Last week, the Geneva-based Centre on Housing Rights and Evictions issued a report claiming that 1.25 million Chinese citizens have been displaced from their homes in advance of the 2008 Olympics. Another quarter million or so will be forcibly moved between now and the opening ceremony. All told, an estimated 512,100 households and 1,483,300 people in Beijing will be affected. Some have received no notice of eviction and others no compensation.
China has denied the accusations. “The report is sheer groundless [sic],” said Jiang Yu, a foreign ministry spokeswoman. According to her, every relocated person received compensation and no one was forced to leave Beijing. The government maintains that only 6,037 households have been resettled since 2002.

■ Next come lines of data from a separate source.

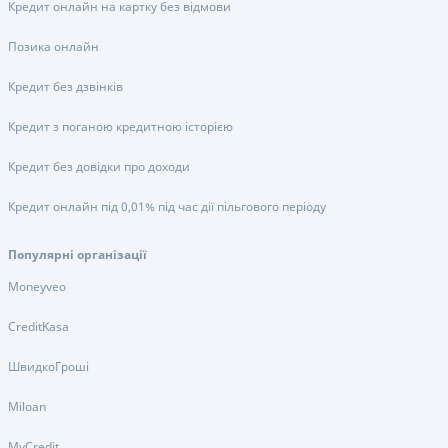
Кредит онлайн на картку без відмови
Позика онлайн
Кредит без дзвінків
Кредит з поганою кредитною історією
Кредит без довідки про доходи
Кредит онлайн під 0,01% під час дії пільгового періоду
Популярні організації
Moneyveo
CreditKasa
ШвидкоГроші
Miloan
MyCredit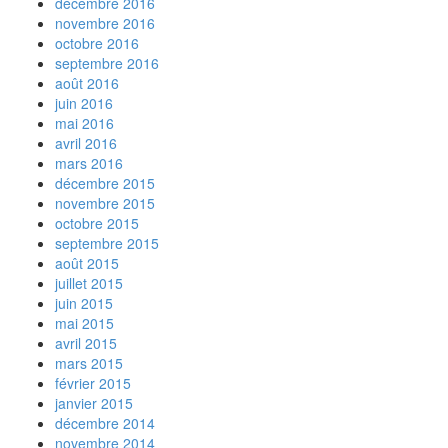
décembre 2016
novembre 2016
octobre 2016
septembre 2016
août 2016
juin 2016
mai 2016
avril 2016
mars 2016
décembre 2015
novembre 2015
octobre 2015
septembre 2015
août 2015
juillet 2015
juin 2015
mai 2015
avril 2015
mars 2015
février 2015
janvier 2015
décembre 2014
novembre 2014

But the forced relocation of residents is just one small part of the story. The most disturbing aspect of China’s preparation for the Games is its employment of mass-mobilization techniques and strict social controls—the essential tools of totalitarian governance. Some of the government’s efforts resemble Singapore-style silliness—forcing school children to cheer for other nations’ teams, prohibiting cab drivers from dyeing their hair red or wearing big earrings, and banning sarcasm in shops. The capital’s municipal government has even divided the city into five areas and decreed that each section be repainted in a uniform hue.
Other measures are less trivial. Beggars will be evicted ahead of Olympiad XXIX. About a million cars will be forced off the road during the Games to clean the air, and heavy industry will be shut down for months beforehand for the same purpose. Worst of all, during this politically sensitive period, the Communist party has launched a severe crackdown. Over the past four years, there has been a marked deterioration of human rights and a virtual halt to political liberalization.
The awarding of the Olympics to China was supposed to speed up the liberalization of Chinese society. Perhaps one day we will see that it did. But so far, the government has only become more repressive. Just ask the million-and-a-half Chinese being forced from their homes.